Il n’y a pas metteur en scène plus approprié pour donner une forme scénique à ce roman atypique et plein d’incertitudes. L’errance, le doute, le vertige, sont les territoires de prédilection de Jérémie Niel, et il les matérialise toujours délicatement, donnant à entendre et à voir l’intériorité de ses personnages par de subtiles amplifications sonores tout en aménageant de nombreux espaces de silence. Dans La concordance des temps, Pierre et Nicole forment un couple de chair et d’esprit, terminant les phrases de l’autre comme si elles étaient leurs. Ils se préparent à rompre en réfléchissant à haute voix à l’étrangeté qui les habite, à leur profonde inadéquation au monde. Niel, maître des ambiances contemplatives et architecte d’un travail sonore sophistiqué (apte à rendre tangibles les mystères de l’âme), est tout désigné pour cette atypique matière romanesque. Il dirige sur scène Evelyne de la Chenelière elle-même, ainsi que James Hyndman

Il est question de langue: une langue qu’ils parlent sans qu’elle n’arrive à exprimer ce qu’ils pensent, une langue à travers laquelle on ne peut se dévoiler authentiquement. Les insuffisances de la langue sont, pour Pierre et Nicole, à l’image de leur incapacité à ressentir le monde, à tâter l’existence.

Jérémie Niel: «Evelyne dit cette incapacité de maîtriser la langue, mais elle le dit avec des mots très beaux. On a travaillé le rapport qu’on peut entretenir, en tant que créateur de théâtre, à la parole et aux mots, on essaie d’aborder les mots de plusieurs manières différentes. Avec des textures radicalement différentes. On passe de la littérature pure (en assumant vraiment le fait que ce soit un texte appris) jusqu’à une forme d’improvisation dans un rapport spontané et libre aux mots. C’est comme si les personnages essayaient de nommer le monde de différentes manières, pour se l’approprier.»

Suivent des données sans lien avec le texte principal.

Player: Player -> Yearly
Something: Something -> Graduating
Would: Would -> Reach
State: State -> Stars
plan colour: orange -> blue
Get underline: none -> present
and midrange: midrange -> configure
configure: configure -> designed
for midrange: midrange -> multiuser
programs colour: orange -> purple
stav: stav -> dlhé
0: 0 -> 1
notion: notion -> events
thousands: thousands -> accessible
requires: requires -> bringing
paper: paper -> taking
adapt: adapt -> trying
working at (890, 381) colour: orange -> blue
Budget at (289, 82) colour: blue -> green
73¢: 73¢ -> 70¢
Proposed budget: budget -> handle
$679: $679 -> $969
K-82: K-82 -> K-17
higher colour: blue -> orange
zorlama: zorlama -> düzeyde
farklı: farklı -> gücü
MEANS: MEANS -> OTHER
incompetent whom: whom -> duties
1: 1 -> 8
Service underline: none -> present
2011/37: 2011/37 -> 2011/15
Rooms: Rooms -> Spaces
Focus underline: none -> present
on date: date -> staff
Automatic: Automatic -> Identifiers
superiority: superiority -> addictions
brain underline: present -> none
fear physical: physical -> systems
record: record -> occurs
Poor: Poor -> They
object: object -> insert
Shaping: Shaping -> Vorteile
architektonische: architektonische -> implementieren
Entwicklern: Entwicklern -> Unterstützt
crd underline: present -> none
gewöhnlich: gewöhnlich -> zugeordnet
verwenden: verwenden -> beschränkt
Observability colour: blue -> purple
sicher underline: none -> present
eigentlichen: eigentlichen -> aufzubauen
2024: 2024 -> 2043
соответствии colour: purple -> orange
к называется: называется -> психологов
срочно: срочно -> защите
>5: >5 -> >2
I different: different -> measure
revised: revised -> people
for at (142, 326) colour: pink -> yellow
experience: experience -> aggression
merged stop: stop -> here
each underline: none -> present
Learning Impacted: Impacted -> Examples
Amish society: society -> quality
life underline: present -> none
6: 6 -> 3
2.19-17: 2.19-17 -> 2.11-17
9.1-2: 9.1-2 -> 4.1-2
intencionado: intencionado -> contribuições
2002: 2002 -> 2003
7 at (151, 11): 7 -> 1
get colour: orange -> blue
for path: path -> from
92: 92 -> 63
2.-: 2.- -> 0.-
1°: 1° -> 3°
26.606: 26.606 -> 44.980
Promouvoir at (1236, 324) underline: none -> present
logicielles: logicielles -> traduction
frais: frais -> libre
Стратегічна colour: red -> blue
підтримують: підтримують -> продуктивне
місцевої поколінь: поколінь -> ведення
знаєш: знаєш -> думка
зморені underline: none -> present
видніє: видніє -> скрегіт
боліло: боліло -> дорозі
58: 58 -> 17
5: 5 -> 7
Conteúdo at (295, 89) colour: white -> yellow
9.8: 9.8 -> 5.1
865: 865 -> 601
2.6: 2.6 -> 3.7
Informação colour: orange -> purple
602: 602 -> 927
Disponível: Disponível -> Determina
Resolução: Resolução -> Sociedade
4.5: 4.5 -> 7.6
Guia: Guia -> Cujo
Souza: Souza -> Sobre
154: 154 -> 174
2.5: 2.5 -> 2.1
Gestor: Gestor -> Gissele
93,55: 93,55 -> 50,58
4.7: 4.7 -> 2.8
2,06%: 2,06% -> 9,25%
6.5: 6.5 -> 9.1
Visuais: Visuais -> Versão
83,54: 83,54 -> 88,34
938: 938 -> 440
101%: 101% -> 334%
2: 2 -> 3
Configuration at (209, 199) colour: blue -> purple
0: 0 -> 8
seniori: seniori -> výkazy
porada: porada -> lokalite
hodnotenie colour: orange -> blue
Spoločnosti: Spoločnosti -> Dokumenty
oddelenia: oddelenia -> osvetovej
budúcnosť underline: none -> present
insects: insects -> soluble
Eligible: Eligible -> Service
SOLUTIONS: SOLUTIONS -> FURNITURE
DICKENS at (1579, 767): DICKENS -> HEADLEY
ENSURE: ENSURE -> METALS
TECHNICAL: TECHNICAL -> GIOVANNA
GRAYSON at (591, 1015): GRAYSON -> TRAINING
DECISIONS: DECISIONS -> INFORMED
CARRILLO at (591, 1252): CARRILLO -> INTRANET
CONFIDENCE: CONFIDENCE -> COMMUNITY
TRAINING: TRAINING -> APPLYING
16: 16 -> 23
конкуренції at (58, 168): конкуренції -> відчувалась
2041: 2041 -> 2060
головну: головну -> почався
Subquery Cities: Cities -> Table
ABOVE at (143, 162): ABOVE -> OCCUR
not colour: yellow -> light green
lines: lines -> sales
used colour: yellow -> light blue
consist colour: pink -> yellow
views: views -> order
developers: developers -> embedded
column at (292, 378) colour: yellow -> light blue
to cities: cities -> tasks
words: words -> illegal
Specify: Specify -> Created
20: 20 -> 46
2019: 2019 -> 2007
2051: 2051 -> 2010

Le metteur en scène de Cendres et Tentatives, pour ne nommer que deux de ses marquants spectacles, approfondit aussi un travail sonore qui, dans son œuvre, est toujours en mouvance. Le roman d’Evelyne de la Chenelière est construit par glissements narratifs: on ne sait pas toujours qui, de Pierre ou Nicole, est en train de prendre parole. Leur fusion mentale est telle que le lecteur n’arrive pas toujours à les départager. Et cette forme vertigineuse permet à Niel de nouvelles explorations avec les micros. «Pierre et Nicole, explique-t-il, racontent qu’ils font le même rêve. Il y a une fusion de leurs pensées, comme s’ils pensaient au diapason. Leur relation a quelque chose de quasiment spirituel; il y a une dimension surnaturelle dans leur connexion. C’est ce à quoi on a essayé de faire écho sur scène, tout en mettant en lumière le grand paradoxe qui les unit: ils décident de rompre alors que c’est tellement évident que leur connexion est forte, hors-norme, ultra-sensorielle. Dans notre mise en scène, leurs voix se mélangent à travers un travail sonore sophistiqué. Cette fois je ne travaille pas seulement avec des micros sans fil, il y aura plusieurs textures sonores. On travaille ainsi sur la confusion des genres, sur la confusion des voix.» 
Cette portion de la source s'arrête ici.